4) Engaging with California’s Latino and Asian Communities. The state party’s leadership needs to send peace signals immediately to Latinos and Asians, and seek common ground on Republican values issues that resonate with those communities. Tom Del Beccaro, the current CRP chairman, has made outreach to Latinos a priority, but the effort needs to get beyond public relations to real initiatives on education and immigration reforms.
The Republican group Grow Elect has actively promoted the election of Latino Republicans to non-partisan offices, helping elect some 21 to local offices in 2012. These efforts must be increased, with party financial support. Former CRP Chairman Shawn Steel, whose wife Michelle is California’s highest-elected Republican (she’s a member of the State’s Board of Equalization), has promoted initiatives with the Asian-American community to raise the prominence of local elected Asian American Republicans as party spokespersons and Party committee members. This outreach should include Indian-Americans in Silicon Valley and the Central Valley.

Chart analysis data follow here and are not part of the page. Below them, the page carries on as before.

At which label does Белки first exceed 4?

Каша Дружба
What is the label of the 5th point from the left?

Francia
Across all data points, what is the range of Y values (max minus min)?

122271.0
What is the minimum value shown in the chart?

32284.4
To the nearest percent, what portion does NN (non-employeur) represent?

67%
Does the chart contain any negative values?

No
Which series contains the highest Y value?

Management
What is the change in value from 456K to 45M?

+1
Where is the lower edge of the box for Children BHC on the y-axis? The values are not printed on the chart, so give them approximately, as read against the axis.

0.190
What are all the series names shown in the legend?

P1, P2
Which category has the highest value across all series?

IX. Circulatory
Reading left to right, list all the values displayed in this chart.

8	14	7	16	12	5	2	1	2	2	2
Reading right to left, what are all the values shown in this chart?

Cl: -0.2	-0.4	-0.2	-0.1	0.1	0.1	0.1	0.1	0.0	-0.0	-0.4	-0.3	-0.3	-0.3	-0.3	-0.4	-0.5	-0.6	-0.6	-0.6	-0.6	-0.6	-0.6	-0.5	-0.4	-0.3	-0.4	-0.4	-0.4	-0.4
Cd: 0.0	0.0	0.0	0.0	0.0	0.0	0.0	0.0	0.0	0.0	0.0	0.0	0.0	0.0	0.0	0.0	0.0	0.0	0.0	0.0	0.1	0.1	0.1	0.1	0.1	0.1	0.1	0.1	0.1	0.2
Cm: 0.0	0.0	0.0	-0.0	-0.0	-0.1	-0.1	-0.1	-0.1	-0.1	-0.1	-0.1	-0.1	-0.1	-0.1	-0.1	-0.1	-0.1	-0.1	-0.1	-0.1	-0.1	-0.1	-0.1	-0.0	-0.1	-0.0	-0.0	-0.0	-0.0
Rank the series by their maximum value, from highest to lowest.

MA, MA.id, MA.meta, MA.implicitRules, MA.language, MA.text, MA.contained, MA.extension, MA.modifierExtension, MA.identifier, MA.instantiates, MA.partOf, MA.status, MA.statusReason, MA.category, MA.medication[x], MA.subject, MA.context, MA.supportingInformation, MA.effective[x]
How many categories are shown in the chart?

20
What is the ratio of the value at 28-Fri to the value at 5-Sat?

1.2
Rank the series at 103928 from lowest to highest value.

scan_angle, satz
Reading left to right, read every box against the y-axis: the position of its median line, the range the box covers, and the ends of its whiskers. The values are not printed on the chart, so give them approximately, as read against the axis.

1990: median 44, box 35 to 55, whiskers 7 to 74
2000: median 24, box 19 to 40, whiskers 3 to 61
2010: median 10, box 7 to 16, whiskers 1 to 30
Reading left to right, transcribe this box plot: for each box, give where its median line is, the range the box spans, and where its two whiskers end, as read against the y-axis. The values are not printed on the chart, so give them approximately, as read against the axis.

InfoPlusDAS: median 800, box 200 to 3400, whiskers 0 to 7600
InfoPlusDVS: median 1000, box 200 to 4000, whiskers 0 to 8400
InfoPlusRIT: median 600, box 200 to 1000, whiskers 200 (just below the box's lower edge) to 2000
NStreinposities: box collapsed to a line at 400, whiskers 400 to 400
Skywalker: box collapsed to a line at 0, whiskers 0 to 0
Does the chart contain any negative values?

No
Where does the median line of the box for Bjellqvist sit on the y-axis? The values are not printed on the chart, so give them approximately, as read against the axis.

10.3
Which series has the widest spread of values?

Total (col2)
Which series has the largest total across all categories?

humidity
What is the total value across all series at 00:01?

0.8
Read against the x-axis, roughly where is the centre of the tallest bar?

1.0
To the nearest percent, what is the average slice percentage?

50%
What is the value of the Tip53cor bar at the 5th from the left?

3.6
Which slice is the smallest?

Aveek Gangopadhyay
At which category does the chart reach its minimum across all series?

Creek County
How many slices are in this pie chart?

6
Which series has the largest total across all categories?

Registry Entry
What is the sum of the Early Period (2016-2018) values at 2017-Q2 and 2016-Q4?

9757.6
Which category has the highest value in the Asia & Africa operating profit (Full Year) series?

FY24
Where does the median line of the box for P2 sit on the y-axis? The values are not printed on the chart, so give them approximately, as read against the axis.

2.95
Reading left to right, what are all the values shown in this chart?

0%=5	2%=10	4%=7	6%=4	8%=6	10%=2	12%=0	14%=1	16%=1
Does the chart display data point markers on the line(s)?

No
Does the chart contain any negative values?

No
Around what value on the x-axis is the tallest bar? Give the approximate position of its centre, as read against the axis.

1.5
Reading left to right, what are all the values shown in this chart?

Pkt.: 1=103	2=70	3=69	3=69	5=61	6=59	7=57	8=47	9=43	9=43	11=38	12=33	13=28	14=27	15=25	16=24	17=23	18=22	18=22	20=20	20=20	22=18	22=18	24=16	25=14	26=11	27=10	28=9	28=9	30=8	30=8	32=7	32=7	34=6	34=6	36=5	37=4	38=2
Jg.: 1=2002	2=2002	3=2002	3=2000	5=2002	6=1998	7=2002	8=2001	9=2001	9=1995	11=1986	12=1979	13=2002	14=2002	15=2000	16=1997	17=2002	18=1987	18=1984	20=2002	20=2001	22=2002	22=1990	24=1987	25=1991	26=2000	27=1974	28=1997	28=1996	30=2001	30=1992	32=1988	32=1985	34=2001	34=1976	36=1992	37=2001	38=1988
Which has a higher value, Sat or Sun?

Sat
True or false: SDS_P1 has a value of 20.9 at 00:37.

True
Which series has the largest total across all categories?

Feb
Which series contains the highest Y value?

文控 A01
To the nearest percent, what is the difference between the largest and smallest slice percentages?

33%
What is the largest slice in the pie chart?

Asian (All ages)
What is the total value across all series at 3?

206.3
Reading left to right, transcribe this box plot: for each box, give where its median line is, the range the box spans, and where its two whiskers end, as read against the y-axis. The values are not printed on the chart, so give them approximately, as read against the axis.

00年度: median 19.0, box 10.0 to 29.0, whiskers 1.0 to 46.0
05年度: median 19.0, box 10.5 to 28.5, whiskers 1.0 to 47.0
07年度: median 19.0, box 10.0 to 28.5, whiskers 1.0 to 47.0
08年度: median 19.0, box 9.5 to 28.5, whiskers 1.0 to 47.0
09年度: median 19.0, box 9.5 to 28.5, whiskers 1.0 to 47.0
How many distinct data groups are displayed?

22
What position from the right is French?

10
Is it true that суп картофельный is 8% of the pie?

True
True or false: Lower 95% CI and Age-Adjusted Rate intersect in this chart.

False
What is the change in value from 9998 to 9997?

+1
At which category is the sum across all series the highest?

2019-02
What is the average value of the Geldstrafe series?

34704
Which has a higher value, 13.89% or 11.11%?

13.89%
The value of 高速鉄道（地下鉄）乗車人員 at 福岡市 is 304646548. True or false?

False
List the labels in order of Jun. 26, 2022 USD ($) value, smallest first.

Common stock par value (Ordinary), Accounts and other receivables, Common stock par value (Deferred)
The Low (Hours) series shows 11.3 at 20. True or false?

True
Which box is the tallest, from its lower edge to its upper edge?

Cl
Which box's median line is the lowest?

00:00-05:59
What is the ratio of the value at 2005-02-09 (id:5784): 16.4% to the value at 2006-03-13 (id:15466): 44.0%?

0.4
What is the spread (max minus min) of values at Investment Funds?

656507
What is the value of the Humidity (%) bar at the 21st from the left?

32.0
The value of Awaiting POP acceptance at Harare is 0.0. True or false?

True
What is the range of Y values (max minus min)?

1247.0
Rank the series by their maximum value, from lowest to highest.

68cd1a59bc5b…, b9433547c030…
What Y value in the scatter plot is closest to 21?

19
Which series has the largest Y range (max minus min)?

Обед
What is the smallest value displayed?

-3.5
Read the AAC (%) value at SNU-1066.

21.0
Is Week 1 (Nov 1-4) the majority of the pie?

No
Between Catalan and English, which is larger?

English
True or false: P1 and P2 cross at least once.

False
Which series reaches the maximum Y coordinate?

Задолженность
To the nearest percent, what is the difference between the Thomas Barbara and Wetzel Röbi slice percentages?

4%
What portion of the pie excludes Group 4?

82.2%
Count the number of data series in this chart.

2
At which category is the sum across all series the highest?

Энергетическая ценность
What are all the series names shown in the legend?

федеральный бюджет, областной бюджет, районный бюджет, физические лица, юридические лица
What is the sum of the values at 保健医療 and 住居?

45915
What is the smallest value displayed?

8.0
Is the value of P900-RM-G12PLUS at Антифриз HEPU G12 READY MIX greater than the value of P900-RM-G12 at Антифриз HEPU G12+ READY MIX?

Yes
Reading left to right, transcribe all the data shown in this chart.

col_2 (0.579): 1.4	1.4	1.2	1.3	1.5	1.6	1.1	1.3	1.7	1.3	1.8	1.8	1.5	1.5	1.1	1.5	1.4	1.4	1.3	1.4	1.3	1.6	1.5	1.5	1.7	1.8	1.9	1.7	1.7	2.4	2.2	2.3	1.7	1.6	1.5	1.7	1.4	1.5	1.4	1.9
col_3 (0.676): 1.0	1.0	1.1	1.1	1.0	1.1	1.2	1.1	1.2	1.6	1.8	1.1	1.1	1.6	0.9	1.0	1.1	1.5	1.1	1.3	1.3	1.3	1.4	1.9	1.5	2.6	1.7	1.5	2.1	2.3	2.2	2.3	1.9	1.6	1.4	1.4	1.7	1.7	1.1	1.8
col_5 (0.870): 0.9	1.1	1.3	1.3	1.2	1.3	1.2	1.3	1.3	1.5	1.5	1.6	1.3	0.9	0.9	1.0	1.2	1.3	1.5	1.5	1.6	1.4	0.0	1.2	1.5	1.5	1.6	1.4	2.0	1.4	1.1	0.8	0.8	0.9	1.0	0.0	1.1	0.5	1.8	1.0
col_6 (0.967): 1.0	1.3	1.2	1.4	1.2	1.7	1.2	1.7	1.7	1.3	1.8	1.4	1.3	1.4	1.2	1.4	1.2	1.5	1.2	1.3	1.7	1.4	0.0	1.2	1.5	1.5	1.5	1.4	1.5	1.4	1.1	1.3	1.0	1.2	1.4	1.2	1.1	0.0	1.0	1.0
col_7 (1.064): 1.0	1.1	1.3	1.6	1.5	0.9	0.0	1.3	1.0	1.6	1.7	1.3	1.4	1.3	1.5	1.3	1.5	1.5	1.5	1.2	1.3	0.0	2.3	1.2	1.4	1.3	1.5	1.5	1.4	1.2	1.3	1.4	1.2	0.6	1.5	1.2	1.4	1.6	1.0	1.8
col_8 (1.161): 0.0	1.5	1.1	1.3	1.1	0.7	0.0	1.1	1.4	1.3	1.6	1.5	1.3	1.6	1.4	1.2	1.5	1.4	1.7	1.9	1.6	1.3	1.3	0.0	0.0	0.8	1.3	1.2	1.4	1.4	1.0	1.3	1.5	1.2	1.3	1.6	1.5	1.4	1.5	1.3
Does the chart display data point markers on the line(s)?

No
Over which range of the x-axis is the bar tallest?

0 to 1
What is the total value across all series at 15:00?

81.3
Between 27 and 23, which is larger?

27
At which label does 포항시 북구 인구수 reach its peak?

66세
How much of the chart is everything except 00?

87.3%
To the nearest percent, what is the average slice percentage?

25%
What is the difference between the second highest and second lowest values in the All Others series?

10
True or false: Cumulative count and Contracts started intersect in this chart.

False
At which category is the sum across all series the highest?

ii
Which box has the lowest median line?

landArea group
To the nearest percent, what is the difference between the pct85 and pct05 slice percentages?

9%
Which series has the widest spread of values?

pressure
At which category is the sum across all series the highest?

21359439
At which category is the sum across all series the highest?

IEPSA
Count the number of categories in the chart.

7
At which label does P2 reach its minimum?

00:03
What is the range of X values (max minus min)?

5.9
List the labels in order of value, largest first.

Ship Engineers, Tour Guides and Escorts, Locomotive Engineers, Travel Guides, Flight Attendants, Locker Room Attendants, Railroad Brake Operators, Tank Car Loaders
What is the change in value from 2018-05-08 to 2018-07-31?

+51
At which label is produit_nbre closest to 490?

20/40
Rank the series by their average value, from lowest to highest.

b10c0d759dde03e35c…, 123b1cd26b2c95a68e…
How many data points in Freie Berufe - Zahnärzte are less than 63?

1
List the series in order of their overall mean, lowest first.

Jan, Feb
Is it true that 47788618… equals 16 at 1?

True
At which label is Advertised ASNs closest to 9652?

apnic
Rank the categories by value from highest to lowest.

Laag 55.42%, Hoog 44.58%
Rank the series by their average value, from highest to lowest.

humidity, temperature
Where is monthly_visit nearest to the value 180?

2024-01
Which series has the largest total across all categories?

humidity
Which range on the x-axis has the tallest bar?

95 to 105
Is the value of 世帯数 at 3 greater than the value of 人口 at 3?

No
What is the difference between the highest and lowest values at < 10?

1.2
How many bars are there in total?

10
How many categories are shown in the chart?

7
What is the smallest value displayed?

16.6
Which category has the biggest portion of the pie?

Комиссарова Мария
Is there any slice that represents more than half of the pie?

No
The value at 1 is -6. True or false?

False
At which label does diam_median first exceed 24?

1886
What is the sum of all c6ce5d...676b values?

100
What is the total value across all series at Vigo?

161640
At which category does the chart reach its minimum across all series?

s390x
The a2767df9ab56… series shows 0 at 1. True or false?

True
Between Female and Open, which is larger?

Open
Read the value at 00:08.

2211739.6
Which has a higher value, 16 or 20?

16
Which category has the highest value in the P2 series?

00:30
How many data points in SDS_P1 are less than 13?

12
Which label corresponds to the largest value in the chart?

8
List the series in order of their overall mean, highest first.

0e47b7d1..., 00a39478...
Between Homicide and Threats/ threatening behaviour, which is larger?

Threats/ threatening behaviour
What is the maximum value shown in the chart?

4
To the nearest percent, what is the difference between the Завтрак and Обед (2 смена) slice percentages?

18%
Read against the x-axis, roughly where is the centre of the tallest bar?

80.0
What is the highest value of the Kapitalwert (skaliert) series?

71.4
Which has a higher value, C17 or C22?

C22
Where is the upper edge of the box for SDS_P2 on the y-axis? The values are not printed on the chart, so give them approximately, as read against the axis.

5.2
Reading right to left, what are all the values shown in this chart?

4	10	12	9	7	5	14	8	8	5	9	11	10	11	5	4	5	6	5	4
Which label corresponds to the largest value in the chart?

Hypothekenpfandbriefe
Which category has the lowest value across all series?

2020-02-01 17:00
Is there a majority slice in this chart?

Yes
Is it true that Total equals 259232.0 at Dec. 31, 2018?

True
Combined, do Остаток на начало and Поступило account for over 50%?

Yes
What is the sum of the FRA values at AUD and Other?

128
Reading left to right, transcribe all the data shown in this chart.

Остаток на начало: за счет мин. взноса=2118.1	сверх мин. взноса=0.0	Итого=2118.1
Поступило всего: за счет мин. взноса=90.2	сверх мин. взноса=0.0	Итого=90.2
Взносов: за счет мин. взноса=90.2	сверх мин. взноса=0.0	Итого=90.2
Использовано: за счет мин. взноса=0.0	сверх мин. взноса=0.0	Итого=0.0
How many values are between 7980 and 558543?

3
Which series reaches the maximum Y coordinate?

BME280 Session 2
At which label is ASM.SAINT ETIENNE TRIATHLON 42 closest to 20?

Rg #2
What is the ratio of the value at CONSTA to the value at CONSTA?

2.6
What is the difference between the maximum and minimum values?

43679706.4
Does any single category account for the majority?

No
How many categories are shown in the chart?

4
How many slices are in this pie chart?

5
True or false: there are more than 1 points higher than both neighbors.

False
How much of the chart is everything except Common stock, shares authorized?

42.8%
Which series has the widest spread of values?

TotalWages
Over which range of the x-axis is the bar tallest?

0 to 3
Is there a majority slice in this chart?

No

California Republicans need to focus on education reforms that promote accountability and educational achievement that offer hope to Latinos, as well as other minorities, that their children will receive a quality education and job skills. School choice and protecting the existence and growth of charter schools within the public education system should be promoted as alternatives to the dismal failures of union-dominated public school systems around the state.
Finally, Republicans in the Golden State need to get out front on immigration reforms, including those that offer temporary, renewable visas not only to expand the H-1B program for foreigners to fill high tech job openings but also for agricultural workers and immigrants in other fields where there is a certified need for workers. The NAFTA treaty visa system, where Canadian and Mexican natives can get a visa if they demonstrate they have a job offer here, provides a model for such a program. Republicans also need to embrace the equities of a DREAM Act that affords educational opportunities to the children of illegal immigrants who were brought to California by their parents and have no culpability for their parents’ actions, as well as the program that allows foreign nationals who serve in the military a path to citizenship as part of the nation’s historic welcoming hand to immigrants.
If red-state Texas’ Republicans can operate positively with these programs, why can’t California’s Republicans, many of whom look to Texas as a model for how to attain and keep political influence and relevance?
Chuck Bell is the longtime counsel to the California Republican Party and served as outside counsel to many California Republican elected officials. These views are his own and do not represent the views of any of his clients.